パワートレインは最高出力120ps/6600rpm、最大トルク145Nm/4800rpm(CVTモデルは118ps/144Nm)の1.5L直列4気筒SOHC i-VTECエンジンに、最大トルク78Nmを発生するモーターを組み合わせることで低速トルクを補い、小排気量エンジンとは思えない加速フィールを実現。
6速MT車は短いシフトストロークで小気味よいシフト操作が楽しめ、低く設定されたドライビングポジションと車体中央に座る感覚が、スポーツカーらしい雰囲気をさらに高めてくれる。前後重量分配は、一般的なFF車が7︰3程度であるのに対しCR-Zは6:4となっており、フロントヘビーになりがちな一般的な前輪駆動車とは一線を画すシャープなハンドリングもCR-Zの特徴だ。
安価な中古車では50万円から購入できる。走行距離10万km以下の個体は70万円からが相場だ。エンジンの高回転化とモーター出力の向上が図られた2012年9月以降のモデルも100万円以下で購入できる個体が増えてきている。
【アウディ TT】手頃な価格で購入できる輸入プレミアムクーペ


曲線的なデザインで世界的な人気を博した初代モデルを受け継いで2006年に登場した2代目アウディ TTも、中古車なら手頃な価格で購入できる。
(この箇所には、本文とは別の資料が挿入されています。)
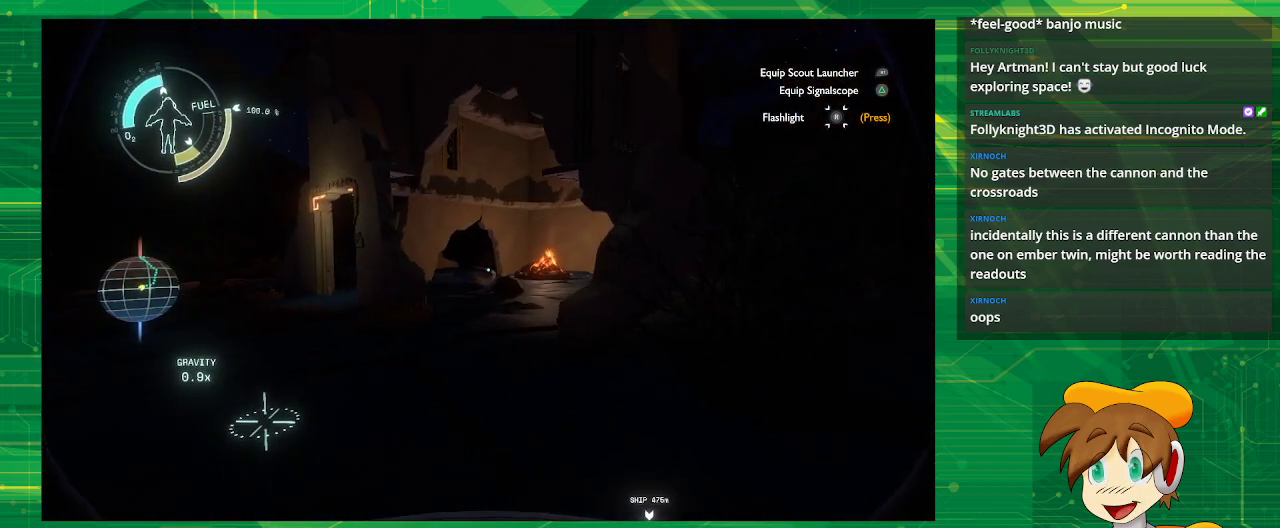
{"buttons": [], "left_stick": "up", "right_stick": "center", "events": [[50, "right_stick", "center"]]}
8J型アウディ TTの中古車で販売中心となるグレードは、最高出力160psの1.8L 直列4気筒ターボエンジンを搭載する1.8TFSIと、最高出力200psの2.0L 直列4気筒ターボエンジン(2010年以降のモデルは211ps)の2.0TFSIの2種類だ。3.2L V型6気筒エンジンモデルも用意されているが、中古車流通量は極めて少ない。
トランスミッションは、いずれのモデルもデュアルクラッチトランスミッションの「Sトロニック」が組み合わされる。
当時の新車価格は400万円以上だったアウディ TTだが、中古車なら走行距離5万km前後の個体が60〜70万円程度で入手可能だ。
しかし、この年代の輸入車は冷却水やオイル漏れ、電装系やトランスミッションの不調など故障リスクが国産車に比べて高い傾向にあるため、購入後のメンテナンス費用を考慮する必要があるだろう。安く入手できる反面、長く乗り続けるには相応の覚悟が必要だ。
それでも、個性的なデザインと優れた走行性能を持つプレミアムスポーツクーペをこの価格で手に入れられるのは、中古車ならではの魅力と言えるだろう。